C'est d'abord une immense et légitime émotion qui fait se lever tout l'auditoire de la grande salle Pierre Boulez dès que la frêle silhouette de Daniel Barenboim apparaît à gauche de la scène où l'attendent l'Orchestre de Paris et son nouveau premier violon solo, Sarah Nemtanu. Une chaise haute a été positionnée à côté du podium du chef, mais celui-ci, après s'être avancé à pas comptés, n'en aura pas besoin, se tenant droit, un peu figé, face à des musiciens qui, pour la très grande majorité, n'ont jamais joué sous sa direction.
Barenboim pour ce retour, qui sonne en même temps comme un adieu à l'Orchestre de Paris, a choisi deux symphonies de Beethoven. Le maestro n'a jamais eu la réputation d'être un grand chef beethovénien – si tant est que ce concept ait une quelconque validité ! – mais que ce soit avec la Staatskapelle de Berlin ou avec le West-Eastern Divan Orchestra, il s'est régulièrement confronté au corpus des neuf symphonies de Beethoven. Celles-ci ont l'avantage de supporter toutes les interprétations pour peu qu'il y ait une vision, une direction, une pensée et, ajoutons dans le cas de Barenboim, chef et pianiste, une science de la partition.

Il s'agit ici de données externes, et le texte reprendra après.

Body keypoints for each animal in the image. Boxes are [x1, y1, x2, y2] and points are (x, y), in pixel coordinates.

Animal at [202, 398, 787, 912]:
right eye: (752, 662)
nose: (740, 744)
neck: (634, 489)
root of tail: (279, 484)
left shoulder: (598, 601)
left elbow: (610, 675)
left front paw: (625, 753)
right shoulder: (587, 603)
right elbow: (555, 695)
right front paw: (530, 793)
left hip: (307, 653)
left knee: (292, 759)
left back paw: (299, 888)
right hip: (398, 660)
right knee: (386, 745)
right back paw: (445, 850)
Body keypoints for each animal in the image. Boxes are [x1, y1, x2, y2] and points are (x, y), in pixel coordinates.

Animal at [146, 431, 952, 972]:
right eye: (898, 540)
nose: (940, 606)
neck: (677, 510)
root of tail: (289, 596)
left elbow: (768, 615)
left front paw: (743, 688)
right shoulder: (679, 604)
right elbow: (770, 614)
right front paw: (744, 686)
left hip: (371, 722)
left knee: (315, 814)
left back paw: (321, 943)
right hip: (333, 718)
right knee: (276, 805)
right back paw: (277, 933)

La promenade à laquelle Barenboim va nous convier n'est sans doute pas celle du jeune homme tout empli d'impressions joyeuses – comme le suggère le titre du premier mouvement de la Symphonie « Pastorale » – mais plutôt celle de l'homme recru d'épreuves qui parcourt une dernière fois les chemins heureux de sa vie. Les tempos sont alentis – comme l'étaient ceux de Klemperer au soir de sa carrière – mais pourtant rien ne traîne, ne s'étale, alors que les musiciens de l'Orchestre de Paris jouent dans la plénitude de leur sonorité.

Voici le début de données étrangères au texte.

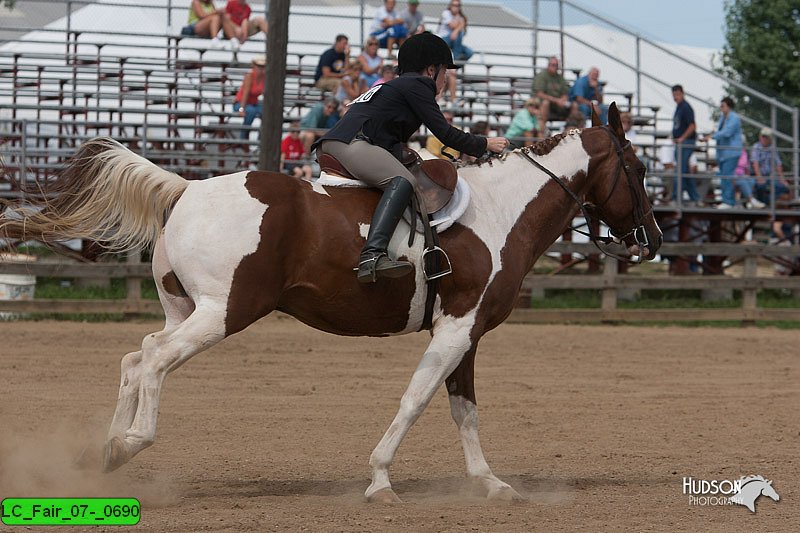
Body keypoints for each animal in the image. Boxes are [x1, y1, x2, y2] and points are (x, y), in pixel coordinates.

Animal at [1, 102, 664, 500]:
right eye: (636, 169)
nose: (653, 240)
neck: (500, 212)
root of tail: (185, 188)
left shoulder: (465, 331)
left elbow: (463, 409)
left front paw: (488, 483)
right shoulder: (455, 330)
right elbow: (416, 400)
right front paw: (380, 481)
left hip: (185, 310)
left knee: (137, 355)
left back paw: (106, 453)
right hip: (222, 313)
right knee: (158, 361)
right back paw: (131, 443)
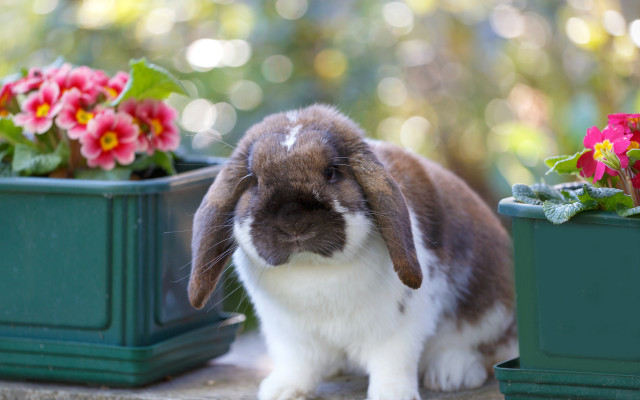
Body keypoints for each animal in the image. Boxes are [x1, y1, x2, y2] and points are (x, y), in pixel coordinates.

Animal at [188, 104, 516, 400]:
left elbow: (392, 363)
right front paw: (282, 391)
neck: (312, 269)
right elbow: (298, 365)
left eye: (332, 172)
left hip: (492, 309)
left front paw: (392, 395)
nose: (293, 221)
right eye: (254, 180)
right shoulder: (289, 335)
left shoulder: (398, 327)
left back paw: (450, 374)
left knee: (488, 347)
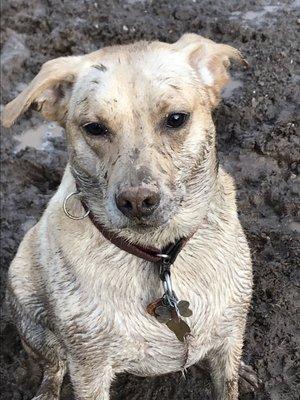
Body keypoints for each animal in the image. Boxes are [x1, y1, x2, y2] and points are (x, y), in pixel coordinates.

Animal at [1, 34, 258, 400]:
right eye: (94, 128)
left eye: (176, 119)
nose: (137, 201)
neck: (158, 253)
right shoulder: (89, 367)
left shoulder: (231, 332)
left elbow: (228, 379)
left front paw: (238, 372)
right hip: (28, 306)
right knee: (52, 362)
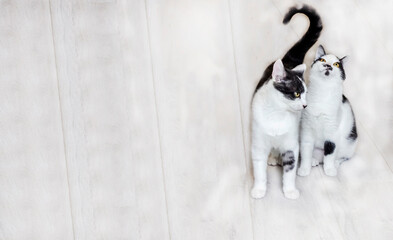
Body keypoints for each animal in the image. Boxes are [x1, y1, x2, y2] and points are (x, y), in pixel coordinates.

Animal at [251, 5, 322, 200]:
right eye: (296, 93)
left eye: (305, 95)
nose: (305, 105)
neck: (277, 116)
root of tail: (288, 60)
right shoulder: (258, 144)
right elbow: (259, 170)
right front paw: (259, 189)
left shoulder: (291, 145)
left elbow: (290, 170)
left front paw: (290, 190)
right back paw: (273, 158)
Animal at [298, 45, 358, 176]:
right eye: (322, 60)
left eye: (336, 64)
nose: (328, 65)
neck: (322, 91)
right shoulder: (306, 130)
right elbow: (305, 151)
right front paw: (304, 169)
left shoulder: (332, 132)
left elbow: (330, 152)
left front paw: (330, 169)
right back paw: (313, 161)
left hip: (350, 145)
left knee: (342, 157)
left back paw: (335, 163)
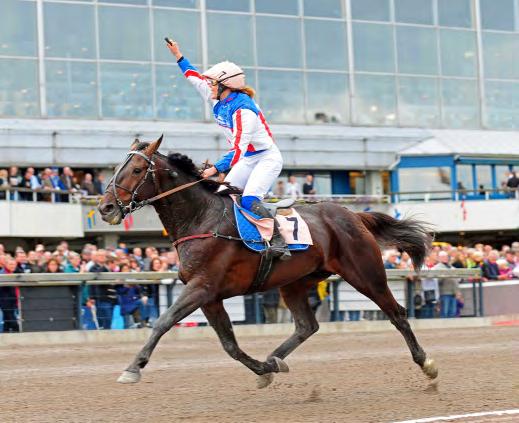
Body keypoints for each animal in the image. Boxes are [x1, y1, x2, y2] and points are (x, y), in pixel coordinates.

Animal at [98, 137, 438, 390]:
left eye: (137, 169)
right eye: (115, 168)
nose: (105, 207)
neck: (202, 218)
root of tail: (354, 215)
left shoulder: (202, 287)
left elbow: (163, 321)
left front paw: (133, 368)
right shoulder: (210, 297)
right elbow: (229, 345)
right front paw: (263, 369)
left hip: (365, 273)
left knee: (397, 314)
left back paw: (427, 364)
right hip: (296, 282)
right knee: (307, 325)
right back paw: (275, 359)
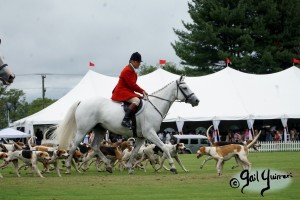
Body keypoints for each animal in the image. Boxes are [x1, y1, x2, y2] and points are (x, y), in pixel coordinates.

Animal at [53, 75, 199, 173]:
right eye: (185, 87)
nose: (197, 101)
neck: (154, 106)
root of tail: (82, 102)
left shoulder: (141, 137)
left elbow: (134, 152)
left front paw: (129, 167)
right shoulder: (150, 133)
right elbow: (164, 147)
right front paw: (173, 166)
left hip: (100, 129)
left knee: (95, 146)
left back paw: (108, 165)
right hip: (83, 130)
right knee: (73, 146)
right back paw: (68, 167)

Barenboim évidemment dirige par cœur, semblant parfois comme étonné par la beauté, la cohésion que lui offrent ses partenaires de jeu. L'orage du quatrième mouvement n'est pas le plus spectaculaire qui soit, il est plus évocation que restitution, mais il procède avec naturel de la fête paysanne qui précède et il conduit surtout à un dernier mouvement qu'on ne peut s'empêcher de percevoir comme une action de grâce du chef lui-même envers tous ceux qu'il a croisés durant une si longue carrière. Bouleversant !
En seconde partie, la Septième Symphonie ne repose pas sur les mêmes enjeux. Pas de « programme » contrairement à la Pastorale, sauf cette « apothéose de la danse » qu'y voyait Wagner. Comme si le concert avait une vertu régénératrice, euphorisante sur le vieux chef, Daniel Barenboim va la diriger d'une traite, enchaînant les quatre mouvements, comme les quatre volets d'un même élan, d'une même force vitale. De nouveau, on pourrait imaginer tempos plus alertes, en particulier dans le premier et surtout le dernier mouvement, dirigés par certains chefs comme une inexorable course de vitesse. Et pourtant, Barenboim et ses musiciens en état de grâce nous livrent une vision organique, d'une densité incroyablement creusée. L'ineffable sourire qui se lit sur le visage du chef, qui paraît soudain rajeuni, la reconnaissance prolongée que lui témoignent musiciens et public debout, concluent un moment d'histoire qu'on n'est pas près d'oublier.